───── Record excerpts ─────
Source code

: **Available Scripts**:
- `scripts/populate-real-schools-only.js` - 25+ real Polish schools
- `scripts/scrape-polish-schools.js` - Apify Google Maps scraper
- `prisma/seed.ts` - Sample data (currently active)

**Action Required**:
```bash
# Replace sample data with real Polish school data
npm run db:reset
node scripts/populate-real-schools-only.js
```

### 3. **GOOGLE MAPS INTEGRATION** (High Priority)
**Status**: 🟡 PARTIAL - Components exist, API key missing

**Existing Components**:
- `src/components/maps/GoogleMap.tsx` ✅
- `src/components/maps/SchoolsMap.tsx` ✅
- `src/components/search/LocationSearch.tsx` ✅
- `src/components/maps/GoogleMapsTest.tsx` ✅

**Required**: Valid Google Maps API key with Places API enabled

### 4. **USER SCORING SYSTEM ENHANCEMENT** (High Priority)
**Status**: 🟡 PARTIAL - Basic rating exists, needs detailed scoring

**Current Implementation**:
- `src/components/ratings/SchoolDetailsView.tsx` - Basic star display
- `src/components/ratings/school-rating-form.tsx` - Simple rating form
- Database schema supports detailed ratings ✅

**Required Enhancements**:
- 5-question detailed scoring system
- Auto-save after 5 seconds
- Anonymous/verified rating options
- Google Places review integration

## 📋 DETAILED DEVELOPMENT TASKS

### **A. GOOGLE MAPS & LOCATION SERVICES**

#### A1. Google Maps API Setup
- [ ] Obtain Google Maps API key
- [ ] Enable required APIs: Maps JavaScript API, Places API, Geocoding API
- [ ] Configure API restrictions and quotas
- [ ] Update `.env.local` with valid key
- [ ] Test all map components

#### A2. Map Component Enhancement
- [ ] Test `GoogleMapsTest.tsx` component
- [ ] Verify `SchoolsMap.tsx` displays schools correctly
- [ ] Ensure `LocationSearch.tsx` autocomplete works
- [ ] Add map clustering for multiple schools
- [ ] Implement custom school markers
─────
▶ **What is required**
Would you reproduce all the entries exactly?

▶ **Task response**
Source code

: **Available Scripts**:
- `scripts/populate-real-schools-only.js` - 25+ real Polish schools
- `scripts/scrape-polish-schools.js` - Apify Google Maps scraper
- `prisma/seed.ts` - Sample data (currently active)

**Action Required**:
```bash
# Replace sample data with real Polish school data
npm run db:reset
node scripts/populate-real-schools-only.js
```

### 3. **GOOGLE MAPS INTEGRATION** (High Priority)
**Status**: 🟡 PARTIAL - Components exist, API key missing

**Existing Components**:
- `src/components/maps/GoogleMap.tsx` ✅
- `src/components/maps/SchoolsMap.tsx` ✅
- `src/components/search/LocationSearch.tsx` ✅
- `src/components/maps/GoogleMapsTest.tsx` ✅

**Required**: Valid Google Maps API key with Places API enabled

### 4. **USER SCORING SYSTEM ENHANCEMENT** (High Priority)
**Status**: 🟡 PARTIAL - Basic rating exists, needs detailed scoring

**Current Implementation**:
- `src/components/ratings/SchoolDetailsView.tsx` - Basic star display
- `src/components/ratings/school-rating-form.tsx` - Simple rating form
- Database schema supports detailed ratings ✅

**Required Enhancements**:
- 5-question detailed scoring system
- Auto-save after 5 seconds
- Anonymous/verified rating options
- Google Places review integration

## 📋 DETAILED DEVELOPMENT TASKS

### **A. GOOGLE MAPS & LOCATION SERVICES**

#### A1. Google Maps API Setup
- [ ] Obtain Google Maps API key
- [ ] Enable required APIs: Maps JavaScript API, Places API, Geocoding API
- [ ] Configure API restrictions and quotas
- [ ] Update `.env.local` with valid key
- [ ] Test all map components

#### A2. Map Component Enhancement
- [ ] Test `GoogleMapsTest.tsx` component
- [ ] Verify `SchoolsMap.tsx` displays schools correctly
- [ ] Ensure `LocationSearch.tsx` autocomplete works
- [ ] Add map clustering for multiple schools
- [ ] Implement custom school markers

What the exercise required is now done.